I was tired of trying to squeeze exactly what I wanted onto my original 40 GB Apple TV. While the streaming worked ok, it was not perfect. I really wanted my entire library on the apple TV in the living room. I had been eyeing an upgrade, but held off until Apple TV take 2 came out. Once that was out, I gave it a couple of weeks, but finally gave in, picked up a 2.5″ EIDE drive for about $115 from OWC, and started the process.
I started followed the steps as outlined at this old engadget post, though this does not seem to work fully anymore, and I had to modify the steps near the end to get it to work.
http://img.engadget.com/2007/03/23/how-to-upgrade-the-drive-in-your-apple-tv/
The hardest part may have been the 1st step of peeling off the rubber bottom. I probably was not patient enough, and should have started with a putty knife. I ended up with a few small tears, but nothing disasterous. Since my unit is in a cabinet anyway, it doesn’t really matter… In fact, if the bottom does tear, putting on a four rubber feet may give it better airflow/cooling anyway. For now, I just put the sleeve back on with the tears.
I then had issues with my USB <-> IDE adapter… The power connection I have it is only for 3.5″ drives, and I couldn’t get enough juice with just the USB. My neighbor had a macally phr-250cc usb/firewire 2.5″ drive encolusre that he let me borrow, and that did the trick. Plenty of power on firewire. (I have since picked up a couple of the phr-250cc’s as they are pretty nice…)
Once that worked I made an image of the original Apple TV drive… From the terminal use diskutil list to find out which disk to use, and then the following command to make an image:
dd if=/dev/disk2 of=/Users/Sean/AppleTV.img bs=1024k (mine was disk3, and I actually did this on a different volume)
There is no progress indicator, but you can go in to the finder and do a get info on it, or use another terminal window and issue a killall -INFO <pid> and that will show you how many bytes have copied.
Once that is done, you disconnect the original Apple TV drive and connect your new drive. The engadget article says you can just do the following, which is copying the 1st part of the drive rather than the whole drive, to save time, but I tried this several times and had issues further in the process…
dd if=/Users/Sean/AppleTV.img count=1335 of=/dev/disk2 bs=1024k
So I finally gave up with that and found a comment later in the thread that just copied the whole drive as follows:
dd if=/Users/Sean/AppleTV.img of=/dev/disk3 bs=1024k
When that is complete, issue this:
diskutil list
diskutil eject disk3
And then:
gpt recover disk3
diskutil eject disk3
Then remove the old Media Partition based on what you see in diskutil list:
gpt remove -i 4 disk3
diskutil eject disk3
Then find the new start:
gpt show disk3
diskutil eject disk3
Then create the new partition, using the info from the last step.
gpt add -b 2732072 -i 4 -t hfs /dev/disk3 <== this number will vray based on your drive size
diskutil eject disk3
Engadget then has your format the partiion, but that did not work for me. Either the format would fail, or if it did work, the following steps would fail — either booting the Apple TV or trying to do a restore on it.
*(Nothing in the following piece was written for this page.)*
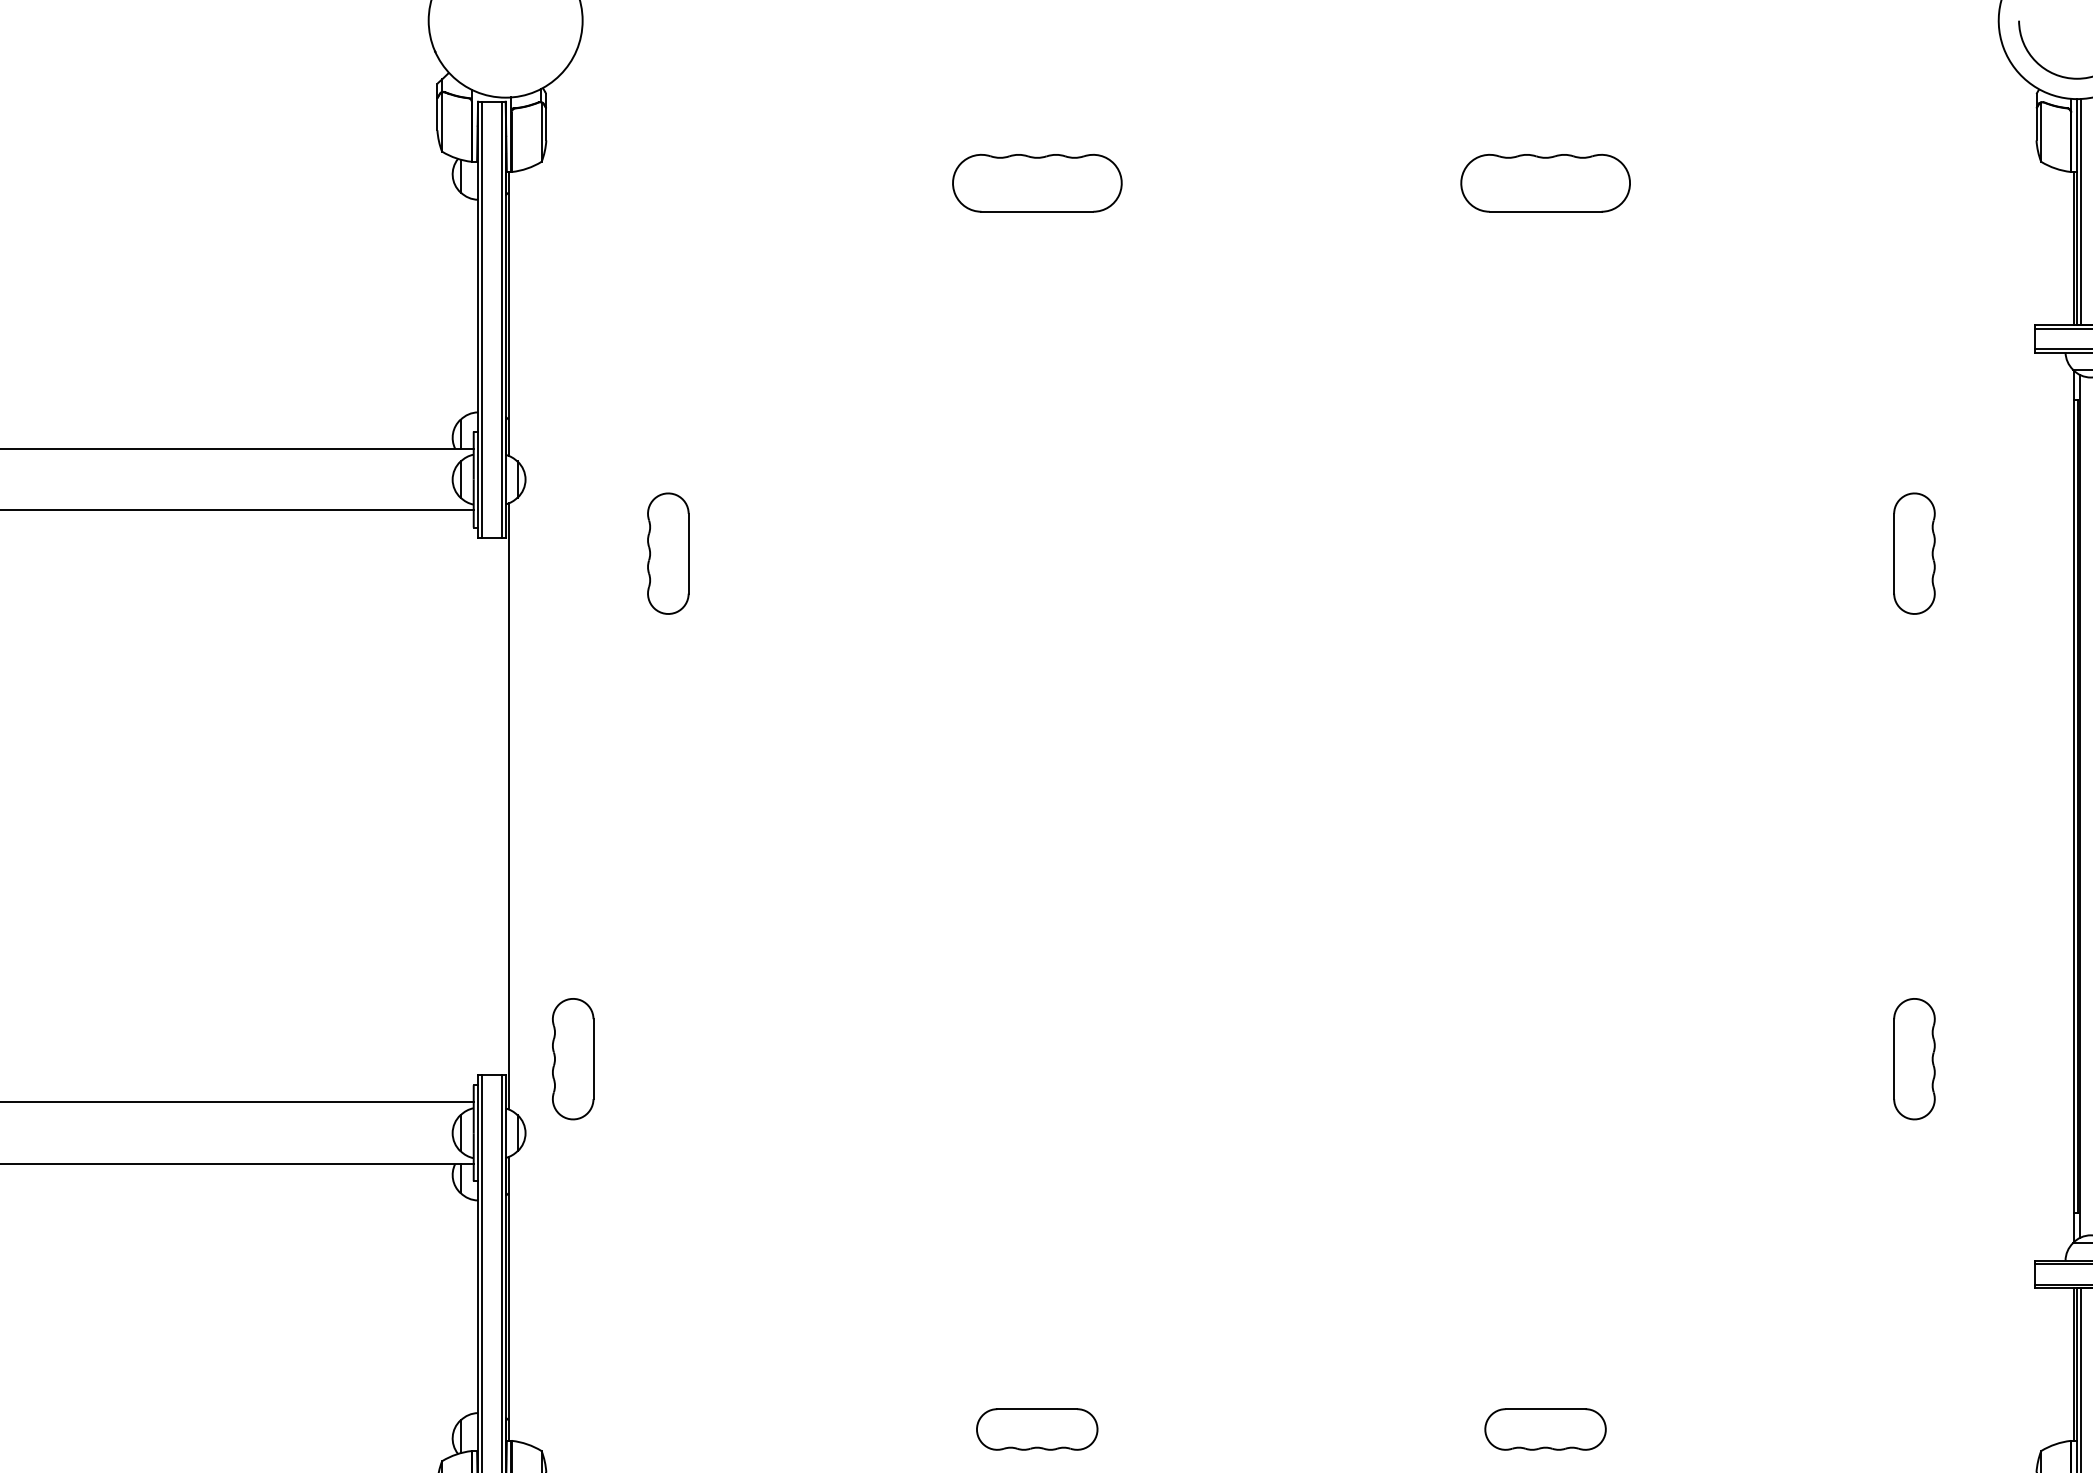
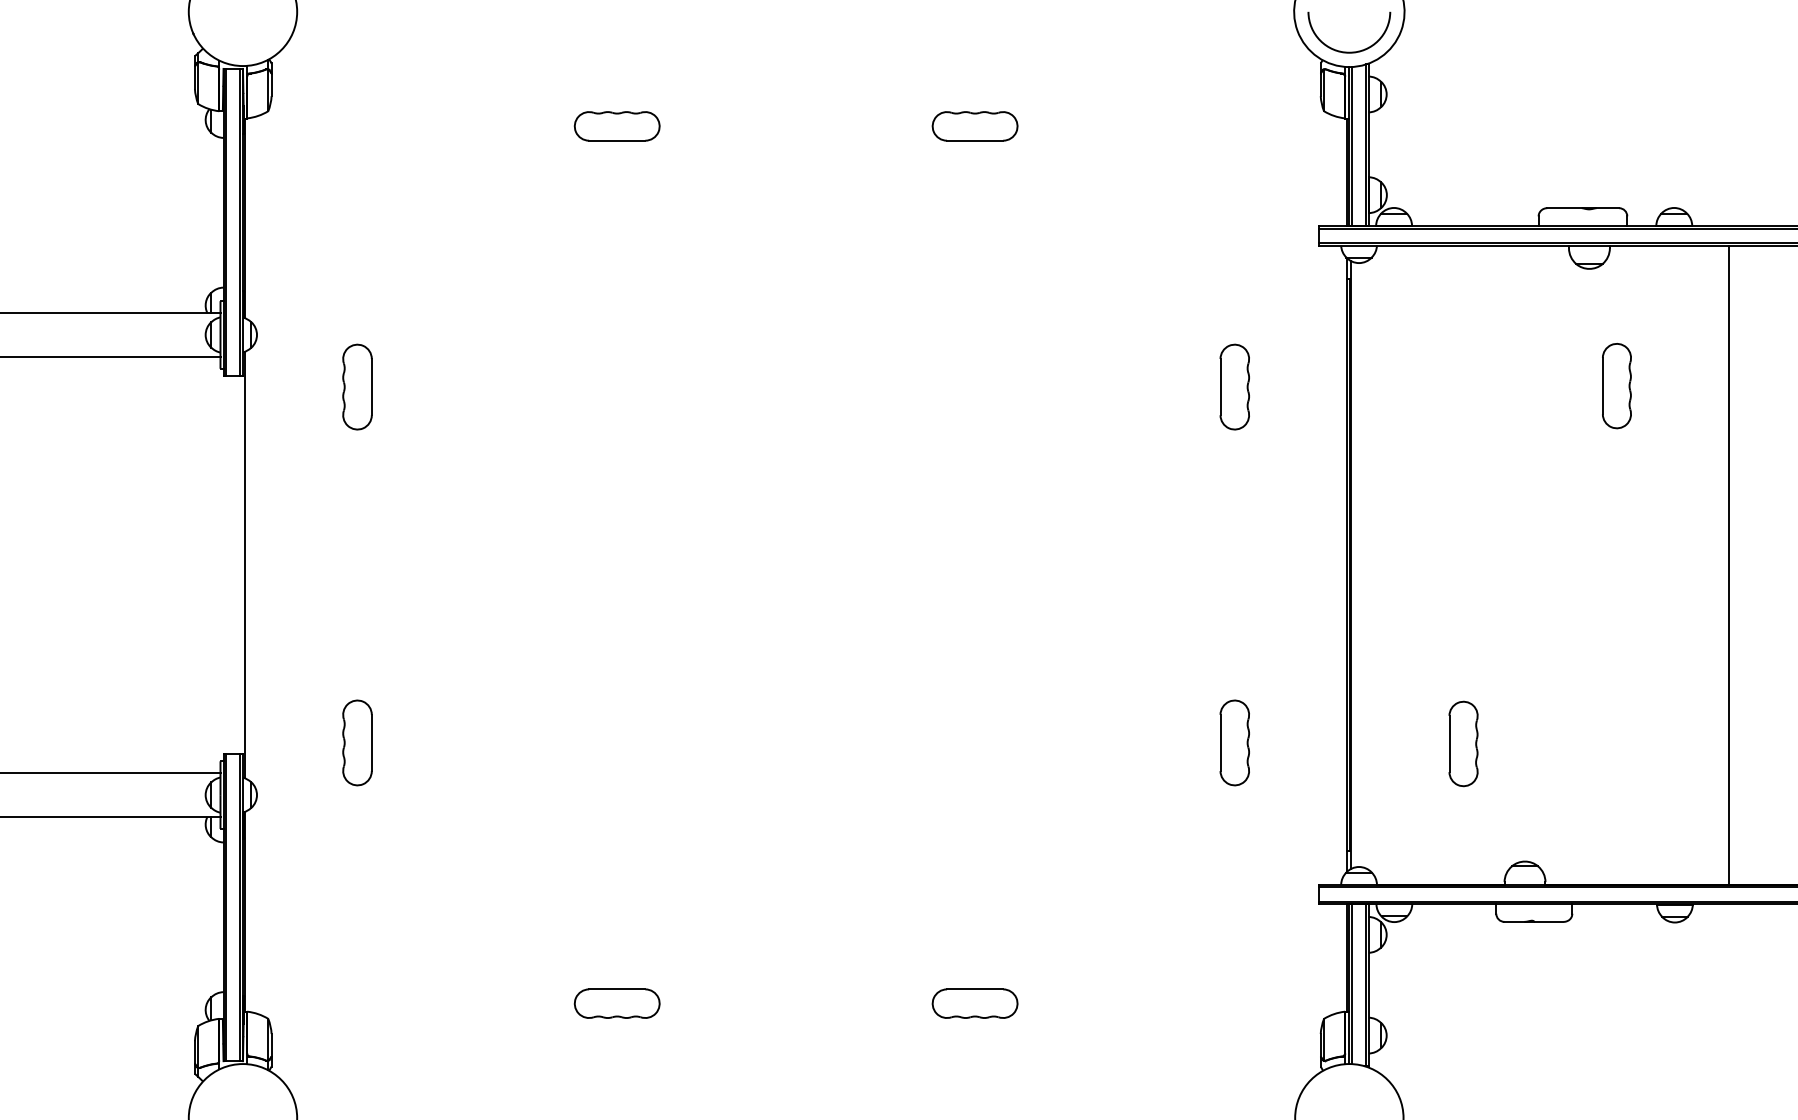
part: (1036, 183) -> (616, 126), size x0.71
part: (1544, 183) -> (974, 126), size x0.71
part: (573, 1058) -> (357, 742), moved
Instead, disconnect the HD, install it in the Apple TV, and power it up. When it has booted,do a Reset Settins and then Factory Restore. It will fill the media partition from the original size to all the space that is left on its own. One interesting thing is that it comes back on s/w version 1, but it upgrades to 2 with no problem.
I then configured iTunes to sync all 110 GB of my content, which took many hours.. I run mrtg on my base station, so you can se here I got around 25 Mbps via wireless to sync. I had a misconfig in which only 5 of my movies synced the 1st time, so that is what that second spike is…
It has been running fine and it is nice having everything there all the time, with another 120GB or so free to grow into. š
Hi Sean
Did you have to name the drive “Media” or did the Factory Restore took care of this? If you did named the drive, how did you do it?
Thanks
Sylvain
You know it has been so long, that I don’t know for sure… But I am pretty confident that I did NOT have to do that… I followed the engadget link fairly closely, with only the modifications mentioned in the post.
Fantastic, just tried your method and it worked. Thanks for all your valuable information.
Sylvain
This process is the best. Grew my ATV to 320GB, no issues. The recoever process took the HDD to it max size and then I was able to do the upgrade.